Colon Cancer Liver Metastasis Clinical Trial
Official title:
Randomized Phase III Study Assessing the Interest of Primary Tumor Resection in Patients With Asymptomatic Colon Cancer and Unresectable Synchronous Liver Metastases.
The present study is a multicentric randomized phase III trial designed to assess whether overall survival and quality of life are improved in patients with asymptomatic colon cancer and unresectable SLM treated with resection of the PT followed by chemotherapy versus chemotherapy alone.
At the time of diagnosis, 20-25% of patients with colorectal cancer (CRC) present
synchronous liver metastases (SLM) and in the majority of patients (80-90%) liver metastases
are unsuitable for curative surgical treatment. Whether either primary tumour (PT) resection
followed by chemotherapy or immediate chemotherapy without PT resection is the best
therapeutic option in patients with asymptomatic colon cancer and unresectable SLM is still
controversial. No randomised trial has been conducted to answer this question.
Historically, surgeons have advocated resection of the PT to avoid potential complications
of the intact PT (bleeding, obstruction, perforation). However, during the past decade,
several highly active systemic agents have become available for treatment of patients with
metastatic CRC. These agents have increased the median survival duration of patients with
unresectable metastatic disease from 9 to 12 months with 5FU alone, to 30-35 months with the
addition of modern cytotoxic and targeted agents. Modern agents have also demonstrated
increased activity on the PT as well, and have been associated with low rates of PT-related
complications during treatment in initially asymptomatic patients.
The impact of the strategy on survival has never been assessed properly. All published
studies are of non-randomized design, single center, and retrospective in most of them.
Moreover, few data on the use of systemic therapy are presented in these studies, which
makes it difficult to assess the relative contribution of resection on outcome. In addition,
patients with extensive disease or poor performance status were more likely to be offered
chemotherapy rather than surgery thus introducing a bias at the ousted. Despite these
limitations, PT resection at initial management of these metastatic CRC patients with
unresectable SLM was related to prolonged survival on multivariate analysis in the majority
of these series.
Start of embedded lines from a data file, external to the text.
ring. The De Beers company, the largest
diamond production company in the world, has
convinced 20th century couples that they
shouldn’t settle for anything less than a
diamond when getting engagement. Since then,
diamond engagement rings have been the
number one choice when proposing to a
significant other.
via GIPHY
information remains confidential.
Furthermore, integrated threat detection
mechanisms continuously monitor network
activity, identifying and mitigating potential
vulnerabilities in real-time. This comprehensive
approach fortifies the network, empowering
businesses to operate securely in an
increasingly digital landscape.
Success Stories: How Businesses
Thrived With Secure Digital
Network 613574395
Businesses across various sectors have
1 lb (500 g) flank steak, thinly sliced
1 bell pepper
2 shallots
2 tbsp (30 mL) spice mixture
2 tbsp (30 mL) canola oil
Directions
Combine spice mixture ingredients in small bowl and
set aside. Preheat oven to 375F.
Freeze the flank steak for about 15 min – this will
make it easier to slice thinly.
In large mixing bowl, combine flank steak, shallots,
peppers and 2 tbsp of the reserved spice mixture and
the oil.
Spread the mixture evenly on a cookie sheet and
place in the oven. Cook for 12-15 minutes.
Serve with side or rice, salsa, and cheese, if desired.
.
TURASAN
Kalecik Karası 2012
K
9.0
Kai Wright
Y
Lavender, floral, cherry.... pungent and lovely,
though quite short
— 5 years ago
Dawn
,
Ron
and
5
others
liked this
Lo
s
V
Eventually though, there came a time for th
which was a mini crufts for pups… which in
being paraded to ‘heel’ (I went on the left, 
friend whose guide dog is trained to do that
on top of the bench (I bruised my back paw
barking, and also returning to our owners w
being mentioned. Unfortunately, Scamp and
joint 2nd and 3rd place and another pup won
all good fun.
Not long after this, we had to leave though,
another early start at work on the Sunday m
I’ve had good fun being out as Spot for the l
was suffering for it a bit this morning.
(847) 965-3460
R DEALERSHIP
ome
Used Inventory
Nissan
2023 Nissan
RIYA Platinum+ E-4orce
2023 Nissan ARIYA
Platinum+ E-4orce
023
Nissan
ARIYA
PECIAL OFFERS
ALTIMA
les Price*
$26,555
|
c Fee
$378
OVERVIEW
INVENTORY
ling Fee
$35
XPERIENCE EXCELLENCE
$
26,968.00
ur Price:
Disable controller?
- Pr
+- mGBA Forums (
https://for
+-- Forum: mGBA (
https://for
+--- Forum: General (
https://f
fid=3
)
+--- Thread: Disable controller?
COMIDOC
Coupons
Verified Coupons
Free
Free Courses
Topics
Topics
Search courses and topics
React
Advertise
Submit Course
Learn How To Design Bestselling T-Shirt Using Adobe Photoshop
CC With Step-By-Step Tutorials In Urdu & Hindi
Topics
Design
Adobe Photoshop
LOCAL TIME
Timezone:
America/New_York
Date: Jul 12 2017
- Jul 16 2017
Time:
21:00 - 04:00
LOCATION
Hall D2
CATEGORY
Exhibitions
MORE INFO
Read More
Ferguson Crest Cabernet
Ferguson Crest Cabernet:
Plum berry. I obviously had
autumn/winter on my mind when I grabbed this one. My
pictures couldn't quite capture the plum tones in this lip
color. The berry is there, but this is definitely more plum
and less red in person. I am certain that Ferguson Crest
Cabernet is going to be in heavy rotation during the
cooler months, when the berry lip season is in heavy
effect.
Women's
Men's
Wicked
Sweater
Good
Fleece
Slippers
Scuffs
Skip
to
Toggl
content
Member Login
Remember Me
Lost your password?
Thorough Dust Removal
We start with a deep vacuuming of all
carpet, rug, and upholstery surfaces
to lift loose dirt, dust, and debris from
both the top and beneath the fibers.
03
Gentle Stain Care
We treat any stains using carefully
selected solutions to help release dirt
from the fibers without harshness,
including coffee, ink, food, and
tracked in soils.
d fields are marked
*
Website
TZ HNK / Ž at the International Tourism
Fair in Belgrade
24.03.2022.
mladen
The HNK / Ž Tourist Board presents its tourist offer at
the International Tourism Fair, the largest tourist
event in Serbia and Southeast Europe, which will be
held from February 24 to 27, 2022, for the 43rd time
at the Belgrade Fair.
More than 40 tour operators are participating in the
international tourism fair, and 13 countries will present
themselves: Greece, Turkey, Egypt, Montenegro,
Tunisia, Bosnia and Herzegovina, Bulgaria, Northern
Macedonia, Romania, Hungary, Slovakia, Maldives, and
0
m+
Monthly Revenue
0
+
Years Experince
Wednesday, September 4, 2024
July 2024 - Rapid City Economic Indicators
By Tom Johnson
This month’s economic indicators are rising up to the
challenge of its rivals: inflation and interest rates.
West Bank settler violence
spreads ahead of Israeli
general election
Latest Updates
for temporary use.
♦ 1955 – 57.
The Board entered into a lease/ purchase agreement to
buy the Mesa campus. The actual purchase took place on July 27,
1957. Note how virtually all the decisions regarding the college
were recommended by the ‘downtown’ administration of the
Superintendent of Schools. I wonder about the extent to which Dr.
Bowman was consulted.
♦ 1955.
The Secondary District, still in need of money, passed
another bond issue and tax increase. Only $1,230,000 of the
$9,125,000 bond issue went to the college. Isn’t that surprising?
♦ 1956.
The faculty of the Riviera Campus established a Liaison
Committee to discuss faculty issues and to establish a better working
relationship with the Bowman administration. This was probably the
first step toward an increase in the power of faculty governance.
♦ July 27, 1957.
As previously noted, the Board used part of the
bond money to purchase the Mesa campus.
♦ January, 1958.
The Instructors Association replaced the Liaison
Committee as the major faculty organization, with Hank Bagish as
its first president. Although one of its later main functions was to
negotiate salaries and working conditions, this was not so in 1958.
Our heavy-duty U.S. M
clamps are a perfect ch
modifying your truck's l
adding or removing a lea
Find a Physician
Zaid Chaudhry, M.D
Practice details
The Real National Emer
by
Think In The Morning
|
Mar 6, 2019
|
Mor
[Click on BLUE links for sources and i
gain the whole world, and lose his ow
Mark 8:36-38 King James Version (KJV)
The improvement in survival following PT resection may be attributed to the
potential role of the PT to provide an angiogenic prosperous environment for metastatic
tumour growth in the liver parenchyma adjacent to the SLM.
The present study is a multicenter randomized phase III trial designed to assess whether
overall survival and quality of life are improved in patients with asymptomatic unresectable
metastatic colon cancer treated with surgery followed by chemotherapy versus chemotherapy
alone.
Patients (ECOG 0-1 performance status) with asymptomatic colon cancer (>15cm from the anal
margin) and unresectable liver only metastatic disease on initial abdominal CT/MRI scan will
be randomized to either colectomy followed by chemotherapy, or chemotherapy without
resection of the PT. Systemic chemotherapy with or without targeted therapy will be let to
the investigators' discretion according to standard local practices. The primary endpoint of
the study is overall survival for >2 years. The secondary endpoints are: quality of life
(EORTC QLQ-C30, QLQ-CR29), treatment safety (postoperative morbidity, complications related
to the unresected PT, chemotherapy toxicity), progression-free survival and time to
metastatic progression, radiological response to chemotherapy (RECIST v1.1 criteria), and
the curative (R0) resection rate of metastases.
A 15% amelioration of overall survival at 2 years is expected in colectomy group (HR=0.65,
with a rise from 40% to 55%). Using a two sided α level of 5%, 180 events are required to
detect this difference with a power of 80% (β=0.20).
Taking into account the expected accrual of 15 patients per month during 19 months, a
minimum follow-up of 28 months and a 5% rate of lost to follow-up, 278 patients will be
included. The final analysis of all endpoints will be conducted 28 months after the last
inclusion. The total duration of the study will be approximately 4 years.
A translational study will be conducted to evaluate the serum altered DNA patented test
(AP-HP, 31 January 2008 under n°08/00543) we developed for colon cancer diagnosis, as a
prognostic marker and a treatment response tool.
A radiological study will be conducted to identify the angiogenesis changes within or around
liver metastases after resection of the PT. In addition to the morphological sequences
allowing the use of RECIST1.1, DCE and DWI sequences will be performed in order to calculate
the ADC value of the lesion as well as the Ktrans, Kep, PS that describe cellularity and
perfusion of the lesions.
An optional ultrasound examination using SWE to study the stiffness of the liver metastases
will be proposed at the end of the MRI examination.